36 Everyone Loves War 2009

I peep over the end of the bed and see myself down there in life, as tiny as a freckle on a distant face and so weary of the bullying from those Danish kids, but also glowing with excitement for everything that was in the air.

Human beings have always had a need for disasters. If nature doesn’t provide them for us, we create them ourselves. And of course the war was fun. Of course I wouldn’t have missed it for anything. One lived so intensely that sometimes the moment simply vibrated like the black gear stick of an old tractor. There will obviously always be departments of the human soul that welcome events of this kind: heads of divisions will leap into the air, flex their braces over their chests, put their feet on their desks, and toast with their employees: ‘Well, dear colleagues, now we’ll see some action! The war is here!’

Here’s pretty much what a Hungarian told me right after the war, somewhere deep in an Argentinian train carriage. ‘I sometimes don’t understand how I was able to endure it, crawling through ice-cold mud for maybe days on end or trembling in graves of snow for weeks, weeks of hell without anything happening! That was worst of all. Or walking three hundred miles with holes in my shoes and sixty pounds on my back and… Yes, well, I wore the same underwear for four years! But somehow you just couldn’t complain, in some odd way you were happy. Now men wake up to birdsong and the smell of coffee and spend the whole day worrying about whether their bosses will like their reports or their wives are two-timing them. And miss having their hair grazed by bullets.’

War makes us all happy, because no one is given a choice. In peacetime, people become unhappy because they have to choose and reject. All wars therefore stem from man’s insatiable longing for happiness. There are few things that men fear more than peace on earth.

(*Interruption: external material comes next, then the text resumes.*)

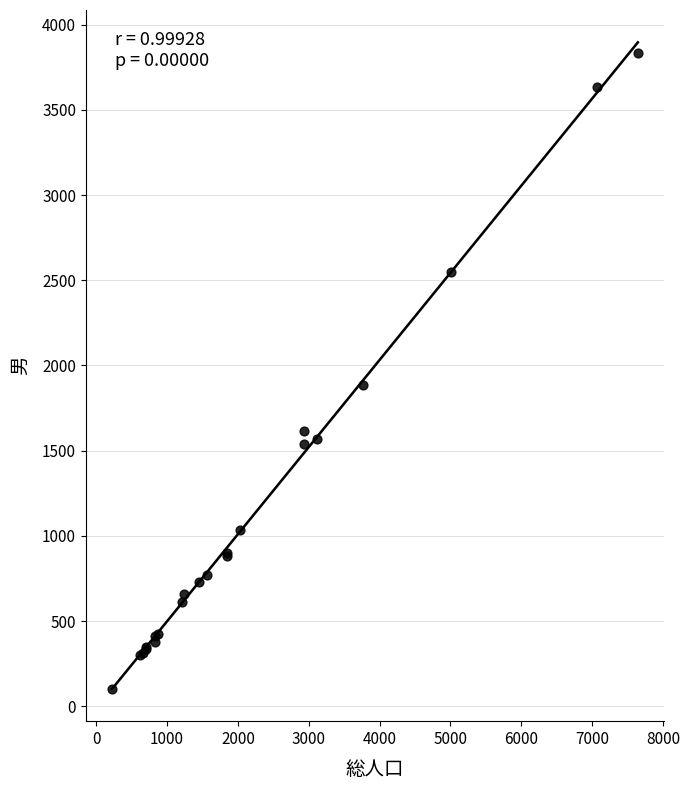

What Y value in the scatter plot is closest to 1967?

1887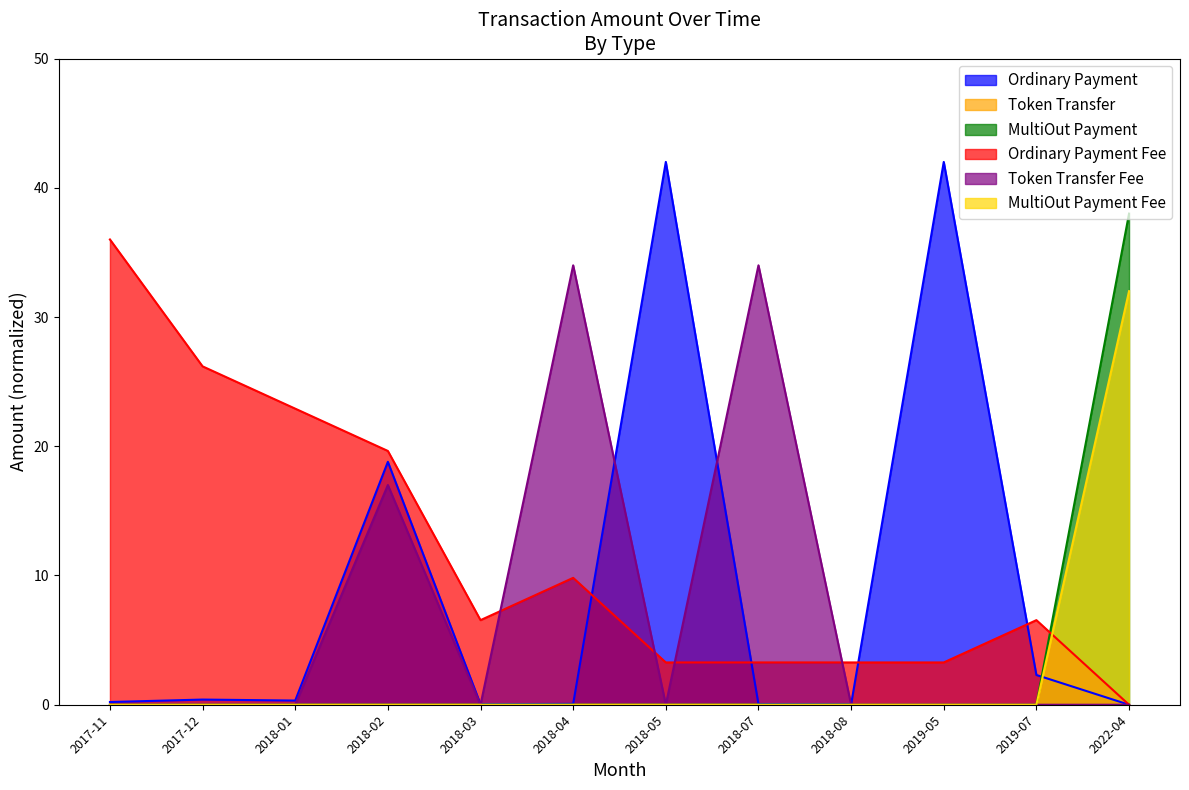

How many lines are shown in the chart?

6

Man prefers to be a passenger on the great wheel of destiny, rather than determine its course. Least of all does he want to assume responsibility for that destiny, which is why he worships those who do.

And when it comes to destinies, wars provide the most radical of them all. That’s why we feel so good in war, we find our inner peace in war. And World War II was the ideal war because it was, as Goebbels put it, der totale Krieg – the total war that was everywhere: it spread across the entire continent and plagued every soul, leaving no one unscathed.